● Activity
Below are the entries. Transcribe exactly the lines from the one with "certificato e garantito." through the one with "искажение восприятия времени.", ends included, and leave out all others.

● Raw data
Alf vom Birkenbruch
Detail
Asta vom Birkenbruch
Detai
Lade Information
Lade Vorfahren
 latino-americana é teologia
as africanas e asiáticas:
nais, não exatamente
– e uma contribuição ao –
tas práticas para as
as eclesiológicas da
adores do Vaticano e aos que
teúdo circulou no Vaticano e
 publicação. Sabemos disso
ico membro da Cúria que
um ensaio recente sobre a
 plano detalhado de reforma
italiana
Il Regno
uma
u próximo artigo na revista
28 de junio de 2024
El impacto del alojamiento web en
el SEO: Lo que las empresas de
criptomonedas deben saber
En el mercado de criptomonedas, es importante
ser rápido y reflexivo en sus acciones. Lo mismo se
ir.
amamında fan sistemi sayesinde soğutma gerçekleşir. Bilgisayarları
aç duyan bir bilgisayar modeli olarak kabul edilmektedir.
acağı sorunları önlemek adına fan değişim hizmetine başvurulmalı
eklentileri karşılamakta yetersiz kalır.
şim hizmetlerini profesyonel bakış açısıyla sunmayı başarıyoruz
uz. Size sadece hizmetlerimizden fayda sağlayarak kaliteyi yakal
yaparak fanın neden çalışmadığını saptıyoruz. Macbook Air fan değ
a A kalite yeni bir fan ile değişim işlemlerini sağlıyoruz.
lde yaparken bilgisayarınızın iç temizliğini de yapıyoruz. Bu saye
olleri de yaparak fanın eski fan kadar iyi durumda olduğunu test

---

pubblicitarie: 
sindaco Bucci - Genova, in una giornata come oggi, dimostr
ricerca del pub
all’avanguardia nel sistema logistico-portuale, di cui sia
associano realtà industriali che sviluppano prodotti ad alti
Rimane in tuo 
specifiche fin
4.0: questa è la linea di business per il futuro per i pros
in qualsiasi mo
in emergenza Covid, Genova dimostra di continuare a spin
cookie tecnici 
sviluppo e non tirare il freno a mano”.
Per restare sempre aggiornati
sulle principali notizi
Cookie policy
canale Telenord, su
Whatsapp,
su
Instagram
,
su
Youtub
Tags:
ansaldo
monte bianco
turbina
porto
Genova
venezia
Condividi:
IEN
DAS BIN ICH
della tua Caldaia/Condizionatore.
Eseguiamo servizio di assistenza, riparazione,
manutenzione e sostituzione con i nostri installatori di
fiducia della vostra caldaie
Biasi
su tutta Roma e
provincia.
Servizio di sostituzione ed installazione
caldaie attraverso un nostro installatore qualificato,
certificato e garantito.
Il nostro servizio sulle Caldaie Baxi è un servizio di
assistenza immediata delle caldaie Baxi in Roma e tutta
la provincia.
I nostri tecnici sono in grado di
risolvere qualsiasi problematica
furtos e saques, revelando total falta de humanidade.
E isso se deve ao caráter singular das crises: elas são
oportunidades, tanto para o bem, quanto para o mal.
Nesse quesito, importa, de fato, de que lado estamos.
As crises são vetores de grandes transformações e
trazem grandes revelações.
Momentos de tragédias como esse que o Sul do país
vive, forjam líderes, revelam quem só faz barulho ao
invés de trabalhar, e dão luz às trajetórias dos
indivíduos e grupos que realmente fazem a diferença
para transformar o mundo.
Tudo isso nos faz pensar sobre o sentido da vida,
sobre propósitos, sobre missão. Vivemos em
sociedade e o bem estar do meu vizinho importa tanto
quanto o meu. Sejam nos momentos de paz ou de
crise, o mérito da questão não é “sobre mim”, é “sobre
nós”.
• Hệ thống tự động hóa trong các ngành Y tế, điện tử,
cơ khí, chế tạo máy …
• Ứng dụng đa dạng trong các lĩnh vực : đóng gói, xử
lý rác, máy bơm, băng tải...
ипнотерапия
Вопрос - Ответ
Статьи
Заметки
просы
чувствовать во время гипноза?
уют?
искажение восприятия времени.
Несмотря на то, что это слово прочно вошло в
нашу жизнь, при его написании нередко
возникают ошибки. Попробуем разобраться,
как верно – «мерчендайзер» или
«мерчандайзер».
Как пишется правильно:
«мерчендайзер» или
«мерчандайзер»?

● Solved problem
certificato e garantito.
Il nostro servizio sulle Caldaie Baxi è un servizio di
assistenza immediata delle caldaie Baxi in Roma e tutta
la provincia.
I nostri tecnici sono in grado di
risolvere qualsiasi problematica
furtos e saques, revelando total falta de humanidade.
E isso se deve ao caráter singular das crises: elas são
oportunidades, tanto para o bem, quanto para o mal.
Nesse quesito, importa, de fato, de que lado estamos.
As crises são vetores de grandes transformações e
trazem grandes revelações.
Momentos de tragédias como esse que o Sul do país
vive, forjam líderes, revelam quem só faz barulho ao
invés de trabalhar, e dão luz às trajetórias dos
indivíduos e grupos que realmente fazem a diferença
para transformar o mundo.
Tudo isso nos faz pensar sobre o sentido da vida,
sobre propósitos, sobre missão. Vivemos em
sociedade e o bem estar do meu vizinho importa tanto
quanto o meu. Sejam nos momentos de paz ou de
crise, o mérito da questão não é “sobre mim”, é “sobre
nós”.
• Hệ thống tự động hóa trong các ngành Y tế, điện tử,
cơ khí, chế tạo máy …
• Ứng dụng đa dạng trong các lĩnh vực : đóng gói, xử
lý rác, máy bơm, băng tải...
ипнотерапия
Вопрос - Ответ
Статьи
Заметки
просы
чувствовать во время гипноза?
уют?
искажение восприятия времени.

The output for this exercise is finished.